Two hundred years after the War of 1812 another equally important war was declared. The War of 2012 is a little known war that recently took place in small town sort-of-Southern-feels-like-uninhabited-wilderness-compared-to-the-great-city-of-Toronto-and-surrounding-area Ontario.
A woman and a man unwittingly conceived a giant fetus of the male variety in February. In preparation for his arrival the woman (with permission from the man, although he denies it to this day) acquired a giant puppy dog from a farm. She figured the pup would keep her company during the long days when the man was at work, and teach her to deal with all of the pleasant things that come with child-rearing, such as potty accidents, projectile vomiting, constant whining and separation anxiety.
Of course, something else that happens to new parents (and all parents I’m sure) is that they develop a whole new set of child-related worries. This pair worried about very different things. She worried about things like car accidents and second and third-hand smoke. He worried that the puppy was going to eat the baby.
The woman liked it when the puppy slept at the foot of their bed. It gave her a sense of comfort. Mostly the comfort that she would not awaken to a kennel full of dog poop or vomit. Since she wasn’t sleeping much in those days, due to being mauled from the inside by the giant fetus, she could hear if the puppy was getting ill in the night and everyone knows that it’s much easier to deal with as it’s happening, not hours after the fact. The man was convinced that if the the dog were allowed to sleep in their room, she would pounce on the baby in the night and eat him.
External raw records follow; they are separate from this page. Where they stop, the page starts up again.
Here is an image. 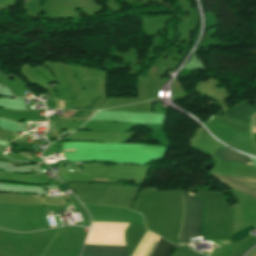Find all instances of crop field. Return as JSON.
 I'll use <instances>...</instances> for the list:
<instances>
[{
  "label": "crop field",
  "mask_w": 256,
  "mask_h": 256,
  "mask_svg": "<svg viewBox=\"0 0 256 256\" xmlns=\"http://www.w3.org/2000/svg\"><path fill=\"white\" fill-rule=\"evenodd\" d=\"M184 220L180 233L181 244H190V239L200 238L203 202L182 192Z\"/></svg>",
  "instance_id": "1"
},
{
  "label": "crop field",
  "mask_w": 256,
  "mask_h": 256,
  "mask_svg": "<svg viewBox=\"0 0 256 256\" xmlns=\"http://www.w3.org/2000/svg\"><path fill=\"white\" fill-rule=\"evenodd\" d=\"M211 175L238 191L256 197V178L230 177L214 173Z\"/></svg>",
  "instance_id": "2"
},
{
  "label": "crop field",
  "mask_w": 256,
  "mask_h": 256,
  "mask_svg": "<svg viewBox=\"0 0 256 256\" xmlns=\"http://www.w3.org/2000/svg\"><path fill=\"white\" fill-rule=\"evenodd\" d=\"M81 256H127L126 246L85 245Z\"/></svg>",
  "instance_id": "3"
},
{
  "label": "crop field",
  "mask_w": 256,
  "mask_h": 256,
  "mask_svg": "<svg viewBox=\"0 0 256 256\" xmlns=\"http://www.w3.org/2000/svg\"><path fill=\"white\" fill-rule=\"evenodd\" d=\"M211 155L219 157V158H223L232 162H237V163H243L246 164V162H250V159L244 155H241L239 153H236L234 151L228 150L224 147H220L218 148L214 153H212ZM249 164V163H247Z\"/></svg>",
  "instance_id": "4"
},
{
  "label": "crop field",
  "mask_w": 256,
  "mask_h": 256,
  "mask_svg": "<svg viewBox=\"0 0 256 256\" xmlns=\"http://www.w3.org/2000/svg\"><path fill=\"white\" fill-rule=\"evenodd\" d=\"M177 247L161 238L150 256H170Z\"/></svg>",
  "instance_id": "5"
},
{
  "label": "crop field",
  "mask_w": 256,
  "mask_h": 256,
  "mask_svg": "<svg viewBox=\"0 0 256 256\" xmlns=\"http://www.w3.org/2000/svg\"><path fill=\"white\" fill-rule=\"evenodd\" d=\"M61 108H64L63 100L60 101Z\"/></svg>",
  "instance_id": "6"
},
{
  "label": "crop field",
  "mask_w": 256,
  "mask_h": 256,
  "mask_svg": "<svg viewBox=\"0 0 256 256\" xmlns=\"http://www.w3.org/2000/svg\"><path fill=\"white\" fill-rule=\"evenodd\" d=\"M64 152H76V151H64Z\"/></svg>",
  "instance_id": "7"
}]
</instances>
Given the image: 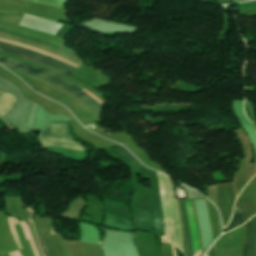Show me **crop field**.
Instances as JSON below:
<instances>
[{
    "label": "crop field",
    "instance_id": "obj_1",
    "mask_svg": "<svg viewBox=\"0 0 256 256\" xmlns=\"http://www.w3.org/2000/svg\"><path fill=\"white\" fill-rule=\"evenodd\" d=\"M159 190L164 218V226L166 237L164 240L166 242L174 243V245L183 252L179 218L176 206V198L172 189L171 179L157 172ZM177 249L178 256H185ZM175 253L176 249L174 247ZM174 253V254H175ZM184 253V252H183ZM177 256V253H176Z\"/></svg>",
    "mask_w": 256,
    "mask_h": 256
},
{
    "label": "crop field",
    "instance_id": "obj_2",
    "mask_svg": "<svg viewBox=\"0 0 256 256\" xmlns=\"http://www.w3.org/2000/svg\"><path fill=\"white\" fill-rule=\"evenodd\" d=\"M0 61H2V62H7V63H11V64H15V65H17V66L23 67V68L28 69V70H30V71L36 72V73H38V74H41V75L50 77V78H52V79H54V80H56V81H58V82H60V83H62V84H64V85L68 86L69 88L73 89L74 91L78 92V93L81 94L83 97H85L89 102H91L95 107H97L99 110L101 109V106H102V105H100V104H101V101L98 100V99H97L94 95H92L89 91H87V90L84 89L83 87H81V86H79V85H77V84H75V83H72V82H70V81H68V80H66V79H64V78H62V77H60V76H58V75H56V74L50 72V71H47V70H45V69H42V68H39V67H36V66L29 65V64H26V63H23V62H20V61H16V60H13V59H10V58H7V57H3V56H0ZM2 62H0L1 65H4V66L10 67V68H13V69H15V70H18V71L27 73V74L32 75V76H35V77H38V78H40V79H42V80H44V81H47V82H49V83H51V84H53V85H55V86H57V87H60V88H62V89H64V90H66V91L72 93L73 95H75L76 97H78L81 101H83V102H84L89 108H91L95 113L98 114V113L100 112V111H99L98 109H96L91 103H89L85 98H83L81 95L77 94V93L74 92L73 90L67 88L66 86H64V85H62V84H60V83H58V82H56V81H54V80H52V79H50V78H47V77L38 75V74H36V73L30 72V71H28V70H25V69H23V68L17 67V66H15V65L7 64V63H2ZM81 88H83V89H81ZM80 89H81L82 91H84L86 94H88L89 96H91L93 99H95V100H96L97 102H99L100 104L97 103V102H96L95 100H93L92 98H90L88 95H86V94H85L84 92H82Z\"/></svg>",
    "mask_w": 256,
    "mask_h": 256
},
{
    "label": "crop field",
    "instance_id": "obj_3",
    "mask_svg": "<svg viewBox=\"0 0 256 256\" xmlns=\"http://www.w3.org/2000/svg\"><path fill=\"white\" fill-rule=\"evenodd\" d=\"M40 136L74 139L69 134L67 124L63 123H48L46 129ZM47 137H39L43 147L46 149L82 152L83 145L76 143L74 140Z\"/></svg>",
    "mask_w": 256,
    "mask_h": 256
},
{
    "label": "crop field",
    "instance_id": "obj_4",
    "mask_svg": "<svg viewBox=\"0 0 256 256\" xmlns=\"http://www.w3.org/2000/svg\"><path fill=\"white\" fill-rule=\"evenodd\" d=\"M0 47L1 48H4V49H8V50H12V51H15V52H19V53H22V54H25L27 56H30V57H33V58H36V59H39L41 61H44V62H47L49 64H52V65H55L57 67H60V68H63V69H66L70 72H72L73 70H75V68L71 67V66H68L66 64H63L59 61H56L52 58H49V57H46V56H43V55H40V54H37V53H34V52H31V51H28V50H25V49H22V48H18V47H14V46H11V45H7V44H3V43H0ZM4 49H0V51H3V52H7V53H11V54H15L21 58H25V59H28V60H32V61H36V62H39V63H43V64H46V65H49L47 63H44V62H41L39 60H36V59H33V58H30V57H27L25 55H22V54H19V53H15V52H11V51H8V50H4ZM50 65V66H52ZM53 66V67H55ZM55 67V68H57ZM58 68V69H60ZM63 69H60L64 72H67ZM69 73V72H67Z\"/></svg>",
    "mask_w": 256,
    "mask_h": 256
},
{
    "label": "crop field",
    "instance_id": "obj_5",
    "mask_svg": "<svg viewBox=\"0 0 256 256\" xmlns=\"http://www.w3.org/2000/svg\"><path fill=\"white\" fill-rule=\"evenodd\" d=\"M19 25L38 29L53 34L55 36L63 26L62 24L59 23L49 22L46 20L34 18L29 15H25Z\"/></svg>",
    "mask_w": 256,
    "mask_h": 256
},
{
    "label": "crop field",
    "instance_id": "obj_6",
    "mask_svg": "<svg viewBox=\"0 0 256 256\" xmlns=\"http://www.w3.org/2000/svg\"><path fill=\"white\" fill-rule=\"evenodd\" d=\"M180 204H181V208H182V214H183L184 225H185V230H186V235H187V241H188V246H189V252H190V256H193V255H194V252H193L192 241H191V236H190V231H189V226H188V221H187V215H186L185 205H184V202H182V203H180ZM180 204L178 203V210H179V217H180V224H181L182 236H183V241H184V249H185L186 256H189L188 246H187V241H186V235H185V230H184V225H183V219H182ZM200 254H201V250L199 249L198 252H197L194 256H199Z\"/></svg>",
    "mask_w": 256,
    "mask_h": 256
},
{
    "label": "crop field",
    "instance_id": "obj_7",
    "mask_svg": "<svg viewBox=\"0 0 256 256\" xmlns=\"http://www.w3.org/2000/svg\"><path fill=\"white\" fill-rule=\"evenodd\" d=\"M16 101V97L0 91V116L3 117L12 109Z\"/></svg>",
    "mask_w": 256,
    "mask_h": 256
},
{
    "label": "crop field",
    "instance_id": "obj_8",
    "mask_svg": "<svg viewBox=\"0 0 256 256\" xmlns=\"http://www.w3.org/2000/svg\"><path fill=\"white\" fill-rule=\"evenodd\" d=\"M238 207H239V206H238ZM238 207H237V203H236L235 209H234V212H233V217H232V219H231L229 225L227 226L225 232H227V231H229V230H231V229H234V228H236V227H238V226L244 224V223H243L242 216H241V214H240V211H239ZM225 232H224V233H225Z\"/></svg>",
    "mask_w": 256,
    "mask_h": 256
},
{
    "label": "crop field",
    "instance_id": "obj_9",
    "mask_svg": "<svg viewBox=\"0 0 256 256\" xmlns=\"http://www.w3.org/2000/svg\"><path fill=\"white\" fill-rule=\"evenodd\" d=\"M251 220H252V232H251L248 256H256V215L252 217Z\"/></svg>",
    "mask_w": 256,
    "mask_h": 256
},
{
    "label": "crop field",
    "instance_id": "obj_10",
    "mask_svg": "<svg viewBox=\"0 0 256 256\" xmlns=\"http://www.w3.org/2000/svg\"><path fill=\"white\" fill-rule=\"evenodd\" d=\"M250 231H251V220H249L244 224L245 246H244L243 256H247L248 254Z\"/></svg>",
    "mask_w": 256,
    "mask_h": 256
},
{
    "label": "crop field",
    "instance_id": "obj_11",
    "mask_svg": "<svg viewBox=\"0 0 256 256\" xmlns=\"http://www.w3.org/2000/svg\"><path fill=\"white\" fill-rule=\"evenodd\" d=\"M237 202H238V204H239V206H240V208H241V211H242V213H243L244 222H246V221H247L248 219H250V218H249V216H248V214H247V212H246V208H245L244 202H243V200H242V198H241L240 195H239V197H238V199H237Z\"/></svg>",
    "mask_w": 256,
    "mask_h": 256
},
{
    "label": "crop field",
    "instance_id": "obj_12",
    "mask_svg": "<svg viewBox=\"0 0 256 256\" xmlns=\"http://www.w3.org/2000/svg\"><path fill=\"white\" fill-rule=\"evenodd\" d=\"M207 256V255H206ZM208 256H211V251L208 252ZM212 256H214V246L212 247Z\"/></svg>",
    "mask_w": 256,
    "mask_h": 256
},
{
    "label": "crop field",
    "instance_id": "obj_13",
    "mask_svg": "<svg viewBox=\"0 0 256 256\" xmlns=\"http://www.w3.org/2000/svg\"><path fill=\"white\" fill-rule=\"evenodd\" d=\"M15 254H16V256H20V254L18 253V251H15ZM10 256H15V255H14V253L12 252V253H10Z\"/></svg>",
    "mask_w": 256,
    "mask_h": 256
},
{
    "label": "crop field",
    "instance_id": "obj_14",
    "mask_svg": "<svg viewBox=\"0 0 256 256\" xmlns=\"http://www.w3.org/2000/svg\"><path fill=\"white\" fill-rule=\"evenodd\" d=\"M12 234H13V236H14V233H12ZM14 238H15V236H14ZM15 240H16V238H15ZM16 242H17V240H16ZM17 245H18V243H17ZM18 248L20 249L19 245H18Z\"/></svg>",
    "mask_w": 256,
    "mask_h": 256
}]
</instances>
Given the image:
As much as the woman liked to make fun of this, she acknowledged that it is probably better not to have the dog sleep in the same room as the baby, because even though she is more like a fluffy bunny than a mountain lion, you do never know. She wouldn’t eat the baby, but she may jump up on the bed randomly some night (although she doesn’t do this now) and accidentally maul one or all of the family members in her quest for love and nighttime cuddles.
This brings the tale to the present. The last two nights the woman has conceded (basically, she lost the war… le sigh) and allowed the man to lock the dog in her kennel for the night. The first night was uneventful, although the woman caved and let the dog out of the kennel at 4am so that she could have company in her insomniatic (<- apparently this is not a word) state. Last night she did plead with him to allow the fur monster to once more share their room, but he remained cold and unmoved. She cried, tore at her hair, tore at his hair and beat her hands relentlessly on his chest. Actually, she just tried to put on her best sad eyes and pouty lips, but it didn’t work. The man asked, “What if the giant fetus is allergic to dogs?”, and pointed out that the woman had already violated the one rule they’d made about keeping the dog out of the soon-to-be baby’s room. How the hizzle did he know that the dog had been helping her set up the crib by attempting to eat their unborn son’s first teddy bear (it bears repeating here that although the dog did grab the teddy by the face, she has never ever ever bitten a human being)?
Knowing that she could not win, the woman let the man lock the dog in her kennel again. They fell asleep entangled in a lover’s embrace. BAHAHAH. That did not happen. He fell asleep and she then pried the remote out of his hands. He rolled over and began to snore as she watched the excitement that is the Jeopardy Teen Tournament and felt proud of herself for knowing more than 75% of the answers. Next thing she knew it was 2am and the puppy was whining… at the foot of their bed. The woman felt very spooked because she had watched the man lock the kennel. Had she sleepwalked and released her? Had someone broken into the house, stole nothing and released the dog? Was there a puppy freeing ghost lurking in the shadows? Had the dog grown opposable thumbs? Or maybe opposable thumbs are just overrated and the dog is a genius…
The woman blearily stumbled down the stairs, dog in tow, and locked her back in the kennel. She then returned to bed and lay awake feeling spooked for about an hour, wondering if the ghost of some crazed anti-kennel training PETA activist was plotting to attack once she’d fallen asleep once more.
The War of 2012 will go down in the history books as being won by the man. The woman will likely have this rubbed in her face from now until death parts them. The baby will likely be told the tale ad nauseam by his father. The woman, however, will always remember the night that the dog escaped her confines and will know that the real winner of this war was the dog, opposable thumbs be damned.